Of all the harsh winters of the last two centuries perhaps none will be remembered longer than the winter of 1976-77, when the Chesapeake froze so hard for so long that large portions of Maryland and Virginia were declared federal disaster areas. Supplies of heating fuel fell to critical levels as tankers and barges became icebound or ran aground. Watermen once more could only wait and worry as their boats remained stuck in the harbor and their debts mounted as slowly and steadily as the ice. More than 5,000 idled seafood industry workers became eligible for federal assistance.

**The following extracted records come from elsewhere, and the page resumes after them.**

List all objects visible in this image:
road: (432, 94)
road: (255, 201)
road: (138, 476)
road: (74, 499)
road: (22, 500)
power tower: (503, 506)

Recreational boaters and marina owners were equally helpless against the elements as ice lifted pilings and piers out of the water and grew so thick in cockpits that only sledgehammers and chain saws could budge it. The Coast Guard had similar difficulties maintaining navigational aids. The cutter Madrona, for example, spent more than an hour freeing just one Craighill Channel buoy, then repairing and repositioning it. Coast Guardsmen used everything from chemicals and chisels to baseball bats and even shotguns in their battle against the ice.

Ice was reported a foot thick in the upper Bay's main stem, and twice that in some tributaries. A covering up to 18 inches halted commercial fishing in Virginia, where large vessels required Coast Guard interference to plow narrow passages through the ice. The nuclear power plant at Surry, Va., closed when ice floes on the James River clogged its water intake screens. Although the suffering was Bay-wide, the cold undoubtedly dealt the Eastern Shore the worst hand. After several oil barges were stranded and one cutter broke down, the Coast Guard halted all navigation in Tangier Sound. Thereafter helicopters dangling barrels of oil delivered their cargo gingerly to Smith and Tangier islanders. On January 20, the National Guard airlifted 3,000 pounds of food and 15 cartons of medical supplies to the islands via helicopter, promising another delivery the following week.

From late December to mid-February, temperatures were below freezing for 58 consecutive nights, according to Crisfield resident and photojournalist Norris "Scorchy" Tawes, who photographed the island airlifts. National Weather Service records show the chill bottoming out on January 17, 1977. On that day, Somers Cove Marina in Crisfield, Md., registered a high of 29 degrees that day and a low of 5 - though that was downright balmy compared to Chestertown's high of 14 and low of 3 below. Little wonder then that later that month the Coast Guard spotted a massive iceberg - 100 feet long, 40 feet wide and 20 feet tall - in the Bay just above the mouth of the Chester River. When asked by a Washington Post reporter what would be done about the island of ice, Coast Guard spokesman Russ Peridns said: "Mother Nature put it there and she's going to have to come and get it."

Icebergs in the Chesapeake? Perhaps Captain Goldie was right after all: During its worst winters the Bay does a pretty fair impersonation of the North Pole.